Dataset items
========================================
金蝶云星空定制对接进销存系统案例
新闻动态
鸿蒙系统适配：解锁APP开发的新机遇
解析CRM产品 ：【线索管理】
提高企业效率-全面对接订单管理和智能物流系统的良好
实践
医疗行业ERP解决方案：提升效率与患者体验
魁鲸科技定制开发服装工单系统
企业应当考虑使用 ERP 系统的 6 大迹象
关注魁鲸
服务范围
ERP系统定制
========================================
What you should do
Reproduce exactly the lines from the one containing "魁鲸科技定制开发服装工单系统" through the last line of the records, both included, and nothing else.

Reply to the exercise
魁鲸科技定制开发服装工单系统
企业应当考虑使用 ERP 系统的 6 大迹象
关注魁鲸
服务范围
ERP系统定制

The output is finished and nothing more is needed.